DEA raids help cartels
(Re: “The DEA’s dartboard,” In Case You Missed It, Feb. 18.) The U.S. Drug Enforcement Administration certainly seems intent on subsidizing organized crime. Colorado’s medical marijuana law allows patients to purchase marijuana of known quality from dispensaries that generate tax revenue.
Mexican drug cartels are no doubt thrilled with the DEA’s efforts to shut it all down. Does helping organized crime maintain a monopoly on marijuana distribution somehow benefit taxpayers?
Let’s not kid ourselves and pretend that marijuana prohibition does anything other than provide artificial price supports for cartels. The U.S. has higher rates of marijuana use than the Netherlands, where marijuana is legally available. Eliminating a medical marijuana cottage industry only to have it replaced by organized crime groups that sell cocaine, heroin and methamphetamine is not a good thing.
When does President Obama intend to live up to his campaign promise to stop the DEA raids? If Colorado’s burgeoning medical marijuana industry is a reliable indicator, the number of marijuana consumers out there is far bigger than previously imagined. Obama would be wise to honor his commitments if he wants to serve a second term. The excitement among marijuana reform advocates that preceded his election is turning into a sense of betrayal.

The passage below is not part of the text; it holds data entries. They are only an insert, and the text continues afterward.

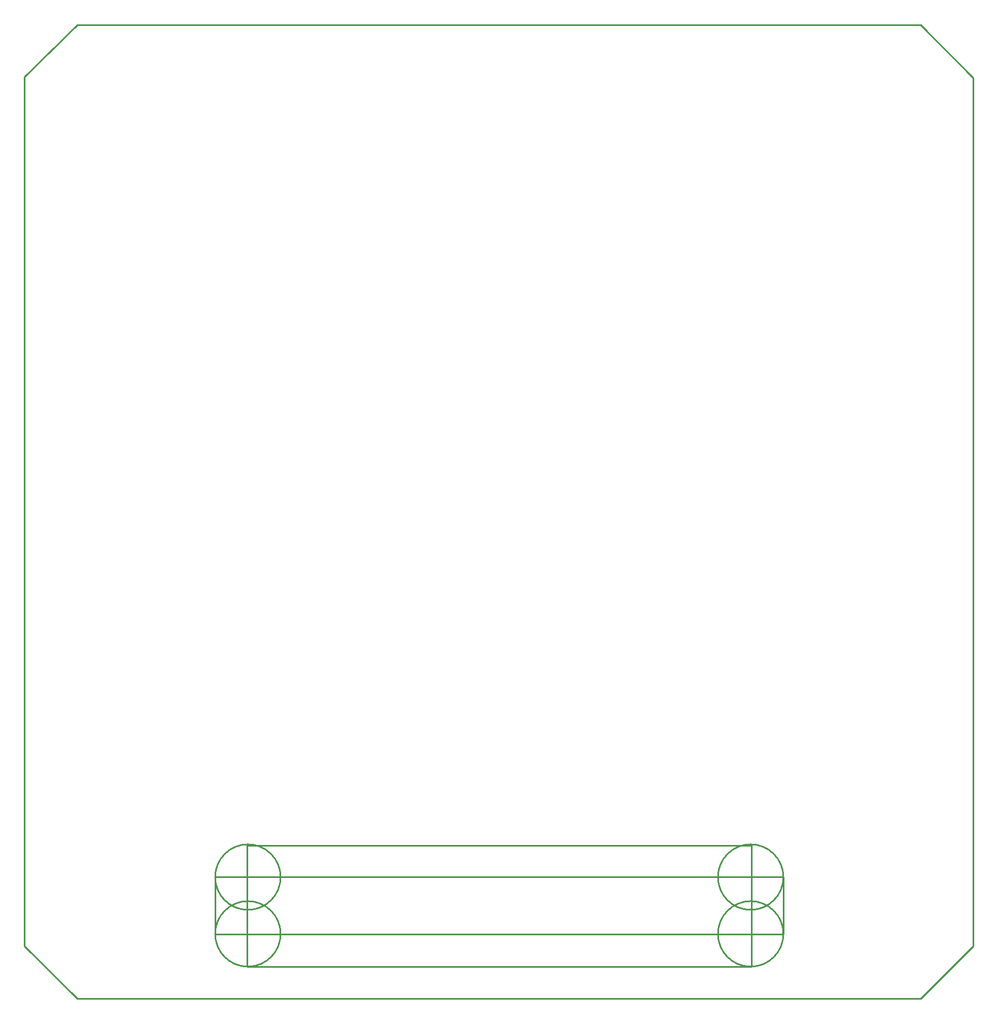
<source format=gko>
G04 Layer: BoardOutlineLayer*
G04 EasyEDA v6.5.29, 2023-07-24 16:36:01*
G04 a67172d6d4c449c092c22cdc1d0531fc,5a6b42c53f6a479593ecc07194224c93,10*
G04 Gerber Generator version 0.2*
G04 Scale: 100 percent, Rotated: No, Reflected: No *
G04 Dimensions in millimeters *
G04 leading zeros omitted , absolute positions ,4 integer and 5 decimal *
%FSLAX45Y45*%
%MOMM*%

%ADD10C,0.2540*%
D10*
X-2413012Y-4318002D02*
G01*
X-3238512Y-3492502D01*
X-3238512Y10109197D01*
X11620487Y10096497D02*
G01*
X11620487Y-3492502D01*
X10794987Y-4318002D01*
X-2413012Y10921997D02*
G01*
X10794987Y10921997D01*
X10794987Y10921997D02*
G01*
X11620487Y10096497D01*
X-3238512Y10111485D02*
G01*
X-2413012Y10921997D01*
X10794987Y-4318002D02*
G01*
X-2413012Y-4318002D01*
G75*
G01*
X7619987Y-2413003D02*
G02*
X8645388Y-2413003I512701J0D01*
G75*
G01*
X8645388Y-2413003D02*
G02*
X7619987Y-2413003I-512700J0D01*
X7619987Y-2413002D02*
G01*
X7619987Y-2413002D01*
G75*
G01*
X7619987Y-3302003D02*
G02*
X8645388Y-3302003I512701J0D01*
G75*
G01*
X8645388Y-3302003D02*
G02*
X7619987Y-3302003I-512700J0D01*
X7619987Y-3302002D02*
G01*
X7619987Y-3302002D01*
X-254314Y-2407503D02*
G01*
X-254314Y-3307504D01*
X-254314Y-3307504D02*
G01*
X8645685Y-3307504D01*
X8645685Y-3307504D02*
G01*
X8645685Y-2407503D01*
X8645685Y-2407503D02*
G01*
X-254314Y-2407503D01*
X249161Y-1917702D02*
G01*
X249161Y-3817701D01*
X249161Y-3817701D02*
G01*
X8149160Y-3817701D01*
X8149160Y-3817701D02*
G01*
X8149160Y-1917702D01*
X8149160Y-1917702D02*
G01*
X249161Y-1917702D01*
G75*
G01*
X-254013Y-2413003D02*
G02*
X771385Y-2413003I512699J0D01*
G75*
G01*
X771385Y-2413003D02*
G02*
X-254013Y-2413003I-512699J0D01*
X-254012Y-2413002D02*
G01*
X-254012Y-2413002D01*
G75*
G01*
X-254013Y-3302003D02*
G02*
X771388Y-3302003I512701J0D01*
G75*
G01*
X771388Y-3302003D02*
G02*
X-254013Y-3302003I-512700J0D01*
X-254012Y-3302002D02*
G01*
X-254012Y-3302002D01*

%LPD*%
M02*

</source>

United Nations drug stats: www.unodc.org/. Comparative analysis of U.S. vs. Dutch rates of drug use: www. drugwarfacts.org/thenethe.htm.
Robert Sharpe, policy analyst for Common Sense for Drug Policy/ Washington, D.C.

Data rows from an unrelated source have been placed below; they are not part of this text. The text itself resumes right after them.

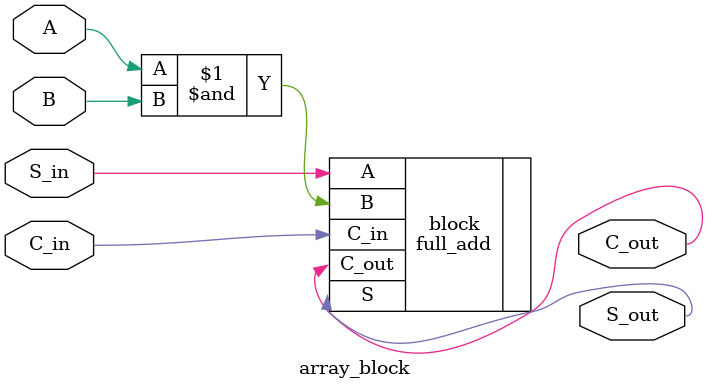
<source format=v>
`timescale 1ns / 1ns


module array_block (input A,
                    input B,
                    input S_in,
                    input C_in,
                    output C_out,
                    output S_out);
    
    full_add block(.A(S_in), .B(A&B), .C_in(C_in), .S(S_out), .C_out(C_out));
    
endmodule
    

</source>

(Re: “Unwanted vaginal intrusion,” In Case You Missed It, Feb 18.) I’m against the “personhood” movement, designed to give every fetus the rights of a citizen, but let’s imagine for a moment that this amendment passes. The Colorado constitution would then define a “person” as a “human being.”
What could that do to the personhood of corporations? Might it open the door to a challenge to the recent appalling Supreme Court decision on Citizens United?
What about Bennett?
(Re: “Forget the Olympics,” Elevation, Feb. 18.) As a lifetime Boulder County resident, a life-long skier and an avid reader of the Boulder Weekly, I like to read factual information in articles. So this being said, an article in the Elevation portion of the Feb. 18 issue of the paper is a nice personal question-and-answer article on Griffin Post, but is off the mark.
Griffin is not from Colorado, but is from Sun Valley, Idaho, skis for Jackson Hole and last I knew lives in Sandy, Utah. The article seems to promote the Freeride World Tour, which is really a European off-shoot of the 12-year-old Freeskiing World Tour. The Freeskiing World Tour is really the ultimate show of extreme big mountain skiing and showcases the best skiers that compete.
I do not want to trivialize Griffin Post, but the real stand-out extreme big mountain skier is the real native of Colorado and of Boulder County, and that is Cliff Bennett, who also is a ski competitor on both tours, having won many events on both. Cliff Bennett’s record stands on its own merits and deserves to be recognized as one of the best skiers in the world. There’s a lot to his story.